La reazione del sindacato e della Sinistra 

 “La Camera confederale del lavoro - recita il manifesto funebre - partecipa al lutto dei lavoratori di Venosa per la morte del giovane ventenne Rocco Girasole, martire del lavoro”.

Cinque giorni più tardi, il 18 gennaio, i deputati Pajetta, Amendola, Alicata, Bianco, Grezzi e Scappini presentano alla Camera dei deputati un’interrogazione parlamentare “per sapere quali misure siano state prese contro il commissario di pubblica sicurezza e gli altri responsabili dell’episodio di criminosa violenza in cui ha trovato la morte il giovane bracciante ventenne Rocco Girasole di Venosa e sono stati gravemente feriti numerosi altri lavoratori, fra i quali due ragazzi di 15 anni e una ragazza diciottenne; e per sapere altresì quali provvedimenti di urgenza si intendono prendere per affrontare la drammatica situazione di miseria e di disoccupazione in cui versano larghissimi strati delle popolazioni meridionali e sulle quali da settimane richiama l’attenzione del Parlamento e del Governo l’esasperata protesta dei disoccupati di ogni regione del Mezzogiorno”.

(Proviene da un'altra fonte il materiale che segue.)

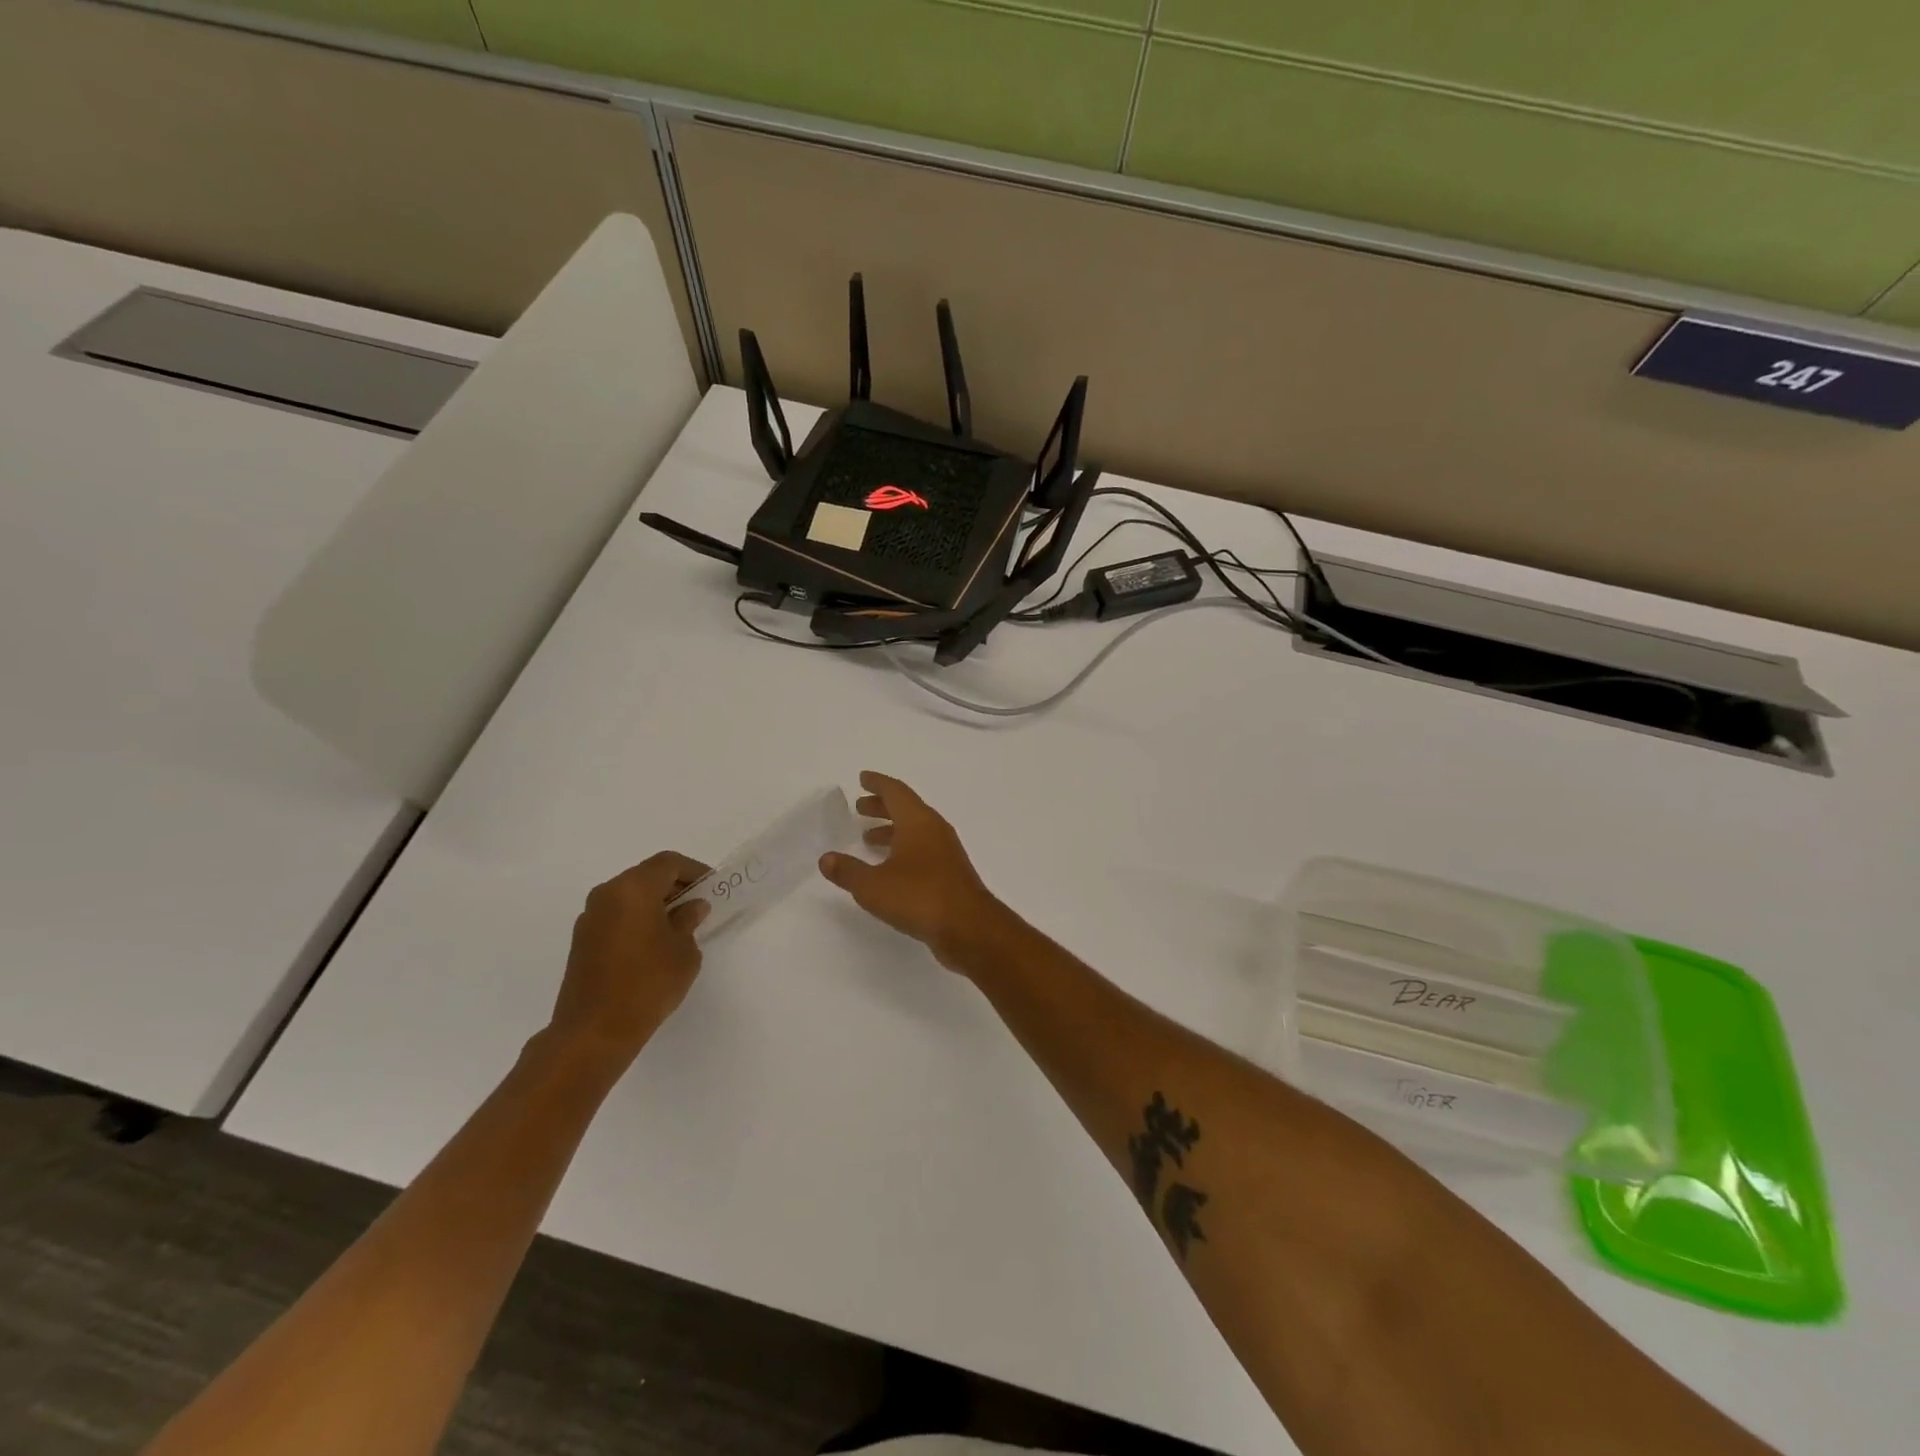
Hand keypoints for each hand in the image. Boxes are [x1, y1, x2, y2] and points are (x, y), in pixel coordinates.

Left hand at [548, 851, 709, 1072]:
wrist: (593, 1032)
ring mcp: (590, 917)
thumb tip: (691, 907)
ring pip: (629, 895)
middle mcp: (607, 894)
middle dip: (674, 886)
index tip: (712, 887)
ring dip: (655, 903)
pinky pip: (616, 915)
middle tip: (698, 906)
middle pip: (646, 876)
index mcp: (633, 889)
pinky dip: (637, 918)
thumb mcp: (684, 951)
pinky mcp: (582, 940)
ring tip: (678, 927)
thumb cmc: (647, 984)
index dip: (694, 870)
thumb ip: (689, 921)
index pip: (668, 863)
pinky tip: (653, 944)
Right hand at [819, 772, 1005, 969]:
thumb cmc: (919, 897)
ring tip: (868, 837)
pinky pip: (922, 850)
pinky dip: (903, 850)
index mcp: (918, 821)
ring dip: (892, 830)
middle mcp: (935, 830)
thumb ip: (848, 871)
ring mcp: (946, 852)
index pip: (896, 791)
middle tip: (859, 807)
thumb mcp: (873, 885)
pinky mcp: (950, 874)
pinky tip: (889, 868)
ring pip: (915, 831)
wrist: (968, 927)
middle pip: (906, 808)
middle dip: (882, 806)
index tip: (862, 778)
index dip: (877, 783)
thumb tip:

Alicata tuona dal suo banco: 

È ora, signori del governo, di comprendere che ancora una volta ciò che il Mezzogiorno vi grida: giustizia, lavoro e pane! Rispondendo a questo grido con i gas lacrimogeni, con le bastonate, con le raffiche intimidatrici e omicide, voi vi mettete veramente su una cattiva strada. Si tratta, invece, di esaminare a fondo la situazione, di fare un bilancio, di dare un giudizio su ciò che nel Mezzogiorno non è stato realizzato; si tratta di rendersi conto del fatto che ci si è mossi in limiti troppo ristretti e in una direzione sbagliata per quanto riguarda la questione della terra, e che non si sono create ancora delle nuove fonti stabili e permanenti di occupazione. Già qualche preannuncio di questa grave situazione si era avuto l’inverno scorso, e quest’anno esso si è ripetuto in forme aggravate. Vi sono nel Mezzogiorno migliaia e migliaia di braccianti e di operai edili disoccupati. Vi sono migliaia e migliaia di assegnatari degli enti di riforma carichi di debiti e di fame. (…) Sono questi, signori del governo, i problemi che bisogna affrontare e risolvere.

Sono questi - signori del governo - i problemi che bisogna affrontare e risolvere. Anche oggi, verrebbe tristemente da dire.